Gute Zocker gegen böse Spekulanten
Kleinaktionäre kaufen Aktien, treiben Kurse hoch, nehmen Hedgefonds aus und werden als Helden gefeiert. Die US-Börsenaufsicht SEC ist deswegen bereits hellhörig geworden.
Wien. Ja, dürfen’s denn das? Die Freude auf sozialen Medien über Kleinanleger, die sich auf Plattformen wie im Reddit-Forum Wallstreetbets verabreden, um Aktienkurse hochzutreiben und Hedgefonds, die auf fallende Kurse wetten, auf dem falschen Fuß zu erwischen, hält an. Nicht nur der Kurs des maroden Videospiele-Händlers GameStop wurde auf diese Weise in lichte Höhen getrieben, auch jener der Kinokette AMC oder der von Blackberry.
Handel teilweise eingeschränkt
Die US-Börsenaufsicht SEC ist hellhörig geworden: Man habe das Treiben um die GameStop-Aktie im Blick. Der frühere SEC-Ermittler Jacob Frenkel forderte ein Einschreiten der Behörde. Eine Option sei, den Handel mit der Aktie für zehn Tage auszusetzen.
Einige Handelsplattformen sind bereits selbst aktiv geworden und haben den Handel mit GameStop, AMC und Co. zeitweise eingeschränkt, „um die Kunden vor unerwünschten Orderausführungen zu schützen“, wie etwa Degiro mitteilte. Die US-Plattform Robinhood schränkte den Handel am Donnerstag ebenfalls ein, was die Kurse der betroffenen Aktien ins Wanken brachte.
Für die GameStop-Aktie, die zu Jahresbeginn 17 Dollar gekostet hatte, musste man im Tagesverlauf über 400 Dollar hinlegen, bevor der Kurs dramatisch nachgab. Einige Hedgefonds, etwa Melvin Capital oder Citron, sollen den Ausstieg bereits geschafft haben, wenn auch zu hohen Verlusten.
Leerverkäufer haben an der Börse oft einen schlechten Ruf, weil sie auf fallende Kurse setzen. Sie verkaufen Aktien, die sie sich nur ausgeliehen hatten, mit dem Ziel, sie später zu einem billigeren Preis zu kaufen und zurückzugeben. Bei GameStop oder AMC ging die Spekulation schief, weil die
Kurse nicht gefallen sind, sondern sich wegen der konzertierten Aktion der Kleinanleger vervielfacht haben.

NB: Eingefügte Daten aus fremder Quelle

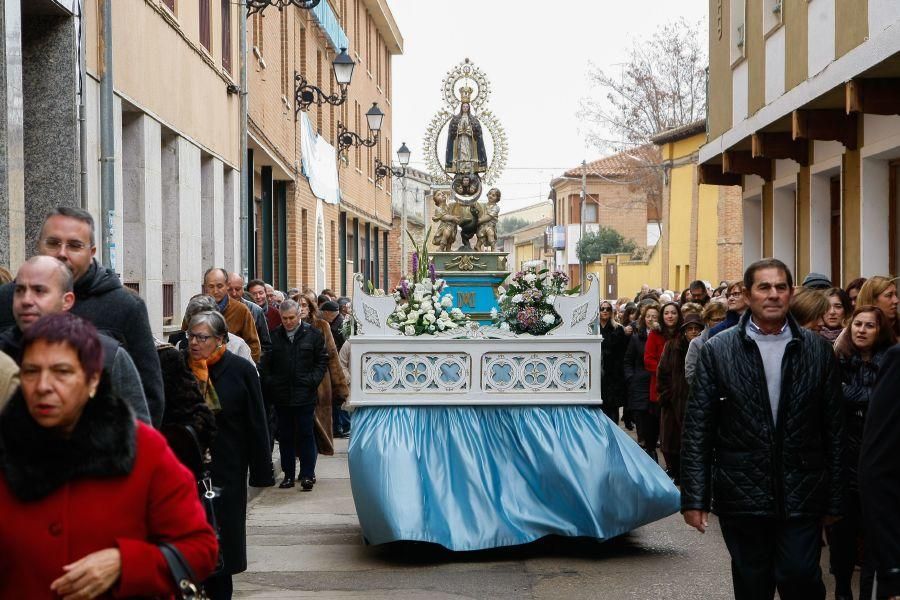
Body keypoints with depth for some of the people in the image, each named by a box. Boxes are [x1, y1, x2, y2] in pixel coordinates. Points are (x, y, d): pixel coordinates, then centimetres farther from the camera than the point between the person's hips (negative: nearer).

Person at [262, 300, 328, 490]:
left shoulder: (312, 334, 0)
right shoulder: (274, 336, 5)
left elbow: (322, 360, 4)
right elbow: (266, 364, 10)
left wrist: (313, 380, -7)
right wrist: (269, 382, -3)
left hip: (305, 395, -2)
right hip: (281, 396, 2)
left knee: (306, 435, 1)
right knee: (285, 437, 8)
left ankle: (307, 474, 5)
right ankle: (288, 475, 15)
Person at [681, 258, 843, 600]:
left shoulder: (818, 351, 4)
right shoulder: (717, 351, 0)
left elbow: (834, 430, 6)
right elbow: (697, 429, -1)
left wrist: (834, 500, 5)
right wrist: (694, 497, -5)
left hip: (802, 496, 0)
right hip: (742, 496, 0)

Doch nicht alle Hedgefonds setzen auf fallende Kurse. Einer der größten Profiteure der GameStop-Kursexplosion ist Scion Capital, dessen Gründer Michael Burry durch den Film „The Big Short“berühmt wurde. Laut dem „Business Insider“hatte Scion in GameStop-Aktien investiert. Michael Burry findet den Anstieg aber mittlerweile unvernünftig.

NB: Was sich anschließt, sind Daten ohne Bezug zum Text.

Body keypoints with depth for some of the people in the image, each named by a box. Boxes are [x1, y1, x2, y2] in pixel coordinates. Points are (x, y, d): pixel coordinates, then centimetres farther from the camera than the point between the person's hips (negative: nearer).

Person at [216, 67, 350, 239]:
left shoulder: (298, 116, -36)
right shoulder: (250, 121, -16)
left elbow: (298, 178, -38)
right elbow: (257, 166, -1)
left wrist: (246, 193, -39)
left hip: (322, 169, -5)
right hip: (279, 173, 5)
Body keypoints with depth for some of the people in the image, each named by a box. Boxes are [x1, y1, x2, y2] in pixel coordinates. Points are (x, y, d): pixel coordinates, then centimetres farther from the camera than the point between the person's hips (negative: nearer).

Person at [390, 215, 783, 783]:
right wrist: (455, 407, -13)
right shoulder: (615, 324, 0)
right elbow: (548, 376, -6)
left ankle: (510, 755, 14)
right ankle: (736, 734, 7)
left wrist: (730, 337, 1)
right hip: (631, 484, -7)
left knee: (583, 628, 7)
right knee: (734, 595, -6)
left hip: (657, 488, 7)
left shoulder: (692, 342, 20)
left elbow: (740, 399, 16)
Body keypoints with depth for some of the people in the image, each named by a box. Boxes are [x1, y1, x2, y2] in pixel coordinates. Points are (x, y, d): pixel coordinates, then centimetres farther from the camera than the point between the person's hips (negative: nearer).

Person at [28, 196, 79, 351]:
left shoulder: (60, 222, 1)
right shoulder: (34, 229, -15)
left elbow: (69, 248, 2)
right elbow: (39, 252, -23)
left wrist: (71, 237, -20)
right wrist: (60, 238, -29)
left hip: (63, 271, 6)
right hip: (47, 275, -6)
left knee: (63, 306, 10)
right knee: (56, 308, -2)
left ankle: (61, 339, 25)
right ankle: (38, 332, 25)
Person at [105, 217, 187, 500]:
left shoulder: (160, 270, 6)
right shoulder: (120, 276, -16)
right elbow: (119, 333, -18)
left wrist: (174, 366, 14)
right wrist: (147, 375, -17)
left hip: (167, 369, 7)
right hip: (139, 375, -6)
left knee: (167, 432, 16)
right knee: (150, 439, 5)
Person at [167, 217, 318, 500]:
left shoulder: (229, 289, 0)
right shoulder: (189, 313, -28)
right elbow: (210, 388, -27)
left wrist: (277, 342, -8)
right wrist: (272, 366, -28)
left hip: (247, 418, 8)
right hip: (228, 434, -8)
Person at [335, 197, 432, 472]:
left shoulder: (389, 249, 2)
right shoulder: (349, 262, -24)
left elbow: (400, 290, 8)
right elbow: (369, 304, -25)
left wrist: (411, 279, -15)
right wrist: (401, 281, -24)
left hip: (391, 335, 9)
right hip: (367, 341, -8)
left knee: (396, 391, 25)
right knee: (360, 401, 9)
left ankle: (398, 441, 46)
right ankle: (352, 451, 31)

Die aktivistischen Kleinanleger sehen das anders. Für sie verkörpern die Hedgefonds die Mächtigen an der Börse, denen man nun den Kampf angesagt hat. Bisher seien es immer die Reichen an der Wall Street gewesen, die die Börsen manipuliert hätten, nun würden es die Armen den Reichen zeigen, hieß es auf Twitter.

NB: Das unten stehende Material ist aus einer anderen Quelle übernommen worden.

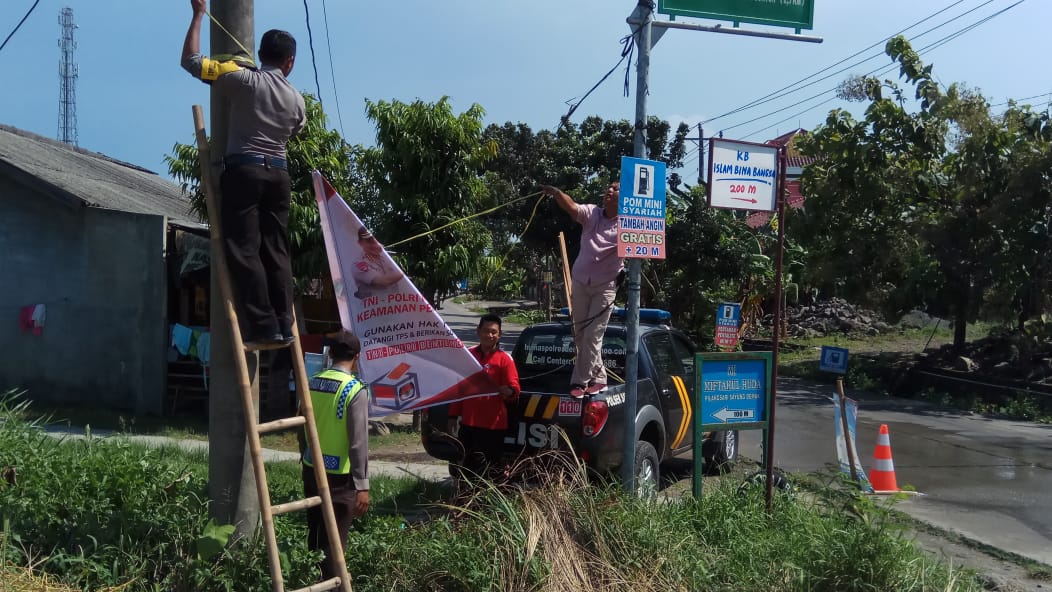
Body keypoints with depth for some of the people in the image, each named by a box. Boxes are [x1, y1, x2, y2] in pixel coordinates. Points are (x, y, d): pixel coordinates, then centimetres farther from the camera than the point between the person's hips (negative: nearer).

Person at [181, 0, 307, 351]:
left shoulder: (244, 80, -2)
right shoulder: (297, 100, 12)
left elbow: (190, 60, 1)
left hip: (244, 170, -4)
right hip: (279, 174, 5)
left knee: (244, 250, -6)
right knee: (276, 252, 6)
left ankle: (264, 328, -14)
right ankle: (283, 327, 2)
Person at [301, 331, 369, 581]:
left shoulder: (312, 383, 4)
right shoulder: (355, 390, -16)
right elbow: (358, 442, -19)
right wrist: (362, 485, -16)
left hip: (311, 469, 7)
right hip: (339, 476, -7)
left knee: (314, 534, 19)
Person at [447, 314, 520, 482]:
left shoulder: (504, 360, -5)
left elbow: (514, 389, -10)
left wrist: (508, 391, -35)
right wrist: (453, 416, 14)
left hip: (493, 425, -5)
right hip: (468, 423, 5)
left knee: (489, 471, -3)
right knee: (465, 467, 13)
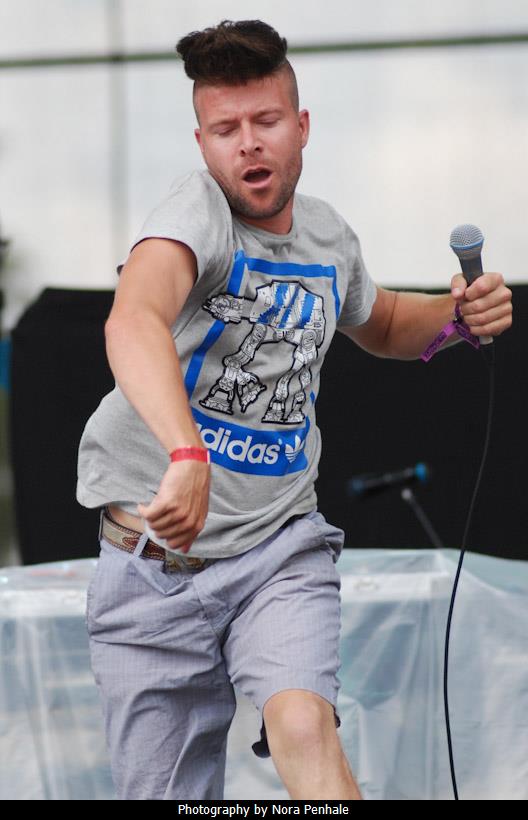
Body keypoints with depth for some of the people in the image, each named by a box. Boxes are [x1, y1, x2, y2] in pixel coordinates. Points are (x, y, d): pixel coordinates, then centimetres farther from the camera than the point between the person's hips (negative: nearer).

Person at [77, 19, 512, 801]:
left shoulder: (328, 237, 4)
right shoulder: (197, 211, -16)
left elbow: (381, 325, 29)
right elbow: (132, 322, -39)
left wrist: (457, 312, 5)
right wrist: (185, 455, -56)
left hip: (280, 546, 3)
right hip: (154, 561, -3)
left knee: (304, 725, -26)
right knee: (166, 790, 5)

Einige Trader fühlen sich tatsächlich wie Robin Hood. Einer soll an die Angestellten einer GameStop-Filiale Geld verteilt haben, um sie an seinem Gewinn teilhaben zu lassen, berichtet Bloomberg. In sozialen Medien bedanken sich Menschen, die mit GameStop-Aktien Gewinne erzielt haben. Er habe seine letzten 40 Dollar investiert, dank der Tipps der Reddit-Nutzer daraus 200 Dollar gemacht und schon lang nicht mehr so viel und so gut gegessen, freute sich ein User.
Falsche Aktie gekauft
Kritiker warnen, dass sich viele Kleinanleger, die jetzt noch auf diesen Zug aufspringen wollen, die Finger verbrennen werden. Wenn die Leerverkäufer ihre Positionen geschlossen haben, könnten die Aktienkurse einbrechen.
Einige Trader kaufen indes die falsche Aktie: So ist der Aktienkurs des australischen Nickelproduzenten GME Resources durch die Decke gegangen, berichtet Reuters. Denn GameStop hat an der Börse ebenfalls das Kürzel „GME“.